At this point, I'd like to address my biggest fear. What do I do with writing that demonstrates racial, homophobic or misogynistic claims? Shirlene and Mike's writing pushes against the system in a way that is necessary for people of different backgrounds to understand each other, but what happens if students push the other way? Where do I draw the line of acceptability? What if students in my classes want to claim their authority by establishing their identity as white supremacists? I do not have an answer to these questions. So far I have not had to face this fear because my white students who have struggled with the diversity curriculum have not argued for white supremacy; however, they have argued that racism doesn't really exist except in the minds of those complaining about it. Since they have been victims of discrimination themselves as white people, they do not readily surrender their beliefs and assumptions about other ethnic groups. Because of their own personal struggles, they fail to note that they benefit from white privilege in a racist society.
With the help of a grant from AAC&U, The Community College of Philadelphia has already acknowledged the need for multicultural courses such as the one Mildred Savard and I are presently writing entitled the History of American Diversity.
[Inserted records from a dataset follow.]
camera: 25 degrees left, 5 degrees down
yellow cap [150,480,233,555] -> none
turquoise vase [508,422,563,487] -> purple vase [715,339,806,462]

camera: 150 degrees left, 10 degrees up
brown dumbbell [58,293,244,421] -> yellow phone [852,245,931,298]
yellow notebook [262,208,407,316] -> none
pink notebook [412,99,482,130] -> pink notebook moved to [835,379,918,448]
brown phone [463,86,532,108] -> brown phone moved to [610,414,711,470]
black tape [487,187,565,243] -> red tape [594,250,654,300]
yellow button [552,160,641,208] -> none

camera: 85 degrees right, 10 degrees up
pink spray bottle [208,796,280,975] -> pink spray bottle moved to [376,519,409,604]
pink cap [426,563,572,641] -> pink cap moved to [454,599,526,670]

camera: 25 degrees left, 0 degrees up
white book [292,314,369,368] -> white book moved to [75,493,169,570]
Developmental education courses could benefit directly from the changes in curriculum outlined in this new course. The fundamental concern of the course is the question of democracy, its definition and the mechanisms by which American society has struggled to achieve fairness among its peoples. The underlying goal of the course is for students to learn how to expand their ability to see more than one way of looking at things. Students should leave the course with the awareness that if they belonged to another group, they would experience America differently. In general, the course explores how historic and contemporary diversity in the U.S. has continued and will continue to shape our thinking, our campuses, and our nation's civic covenants.
In order to achieve the goals of pluralism, students need to listen, educate and respect each other's views. They, as a community of writers, can then decide what strikes them as powerful writing. In fact, even when students disagree with each other, they nevertheless can identify the strengths of a different argument, style and voice in others' writing. By learning to deal with each other in the classroom, students become better prepared to live in this multicultural world. Also, in this atmosphere, since students have an opportunity to feel the power of their own voices, they can begin to place confidence in themselves. Further, I contend that as a result of this process, the students' writing becomes more powerful because students are able to assert themselves as authorities on the issues they present.
The underlying purpose of our teaching in this multicultural environment should be for students to claim their own education. Multicultural education, therefore, becomes a process of learning (ie, intellectual development) about ourselves (i.e. identity) and others (i.e. community), not just about middle-class, white America. Another important underlying purpose of a multicultural education is to teach that there exist multiple interpretations of any text. Students, therefore, reach their own conclusions, which may be different from the teacher's. Teachers demonstrate that there is no single correct answer to any issue presented. During the discussions, students negotiate meaning; they create their own "making of meaning"as a micro-multicultural community.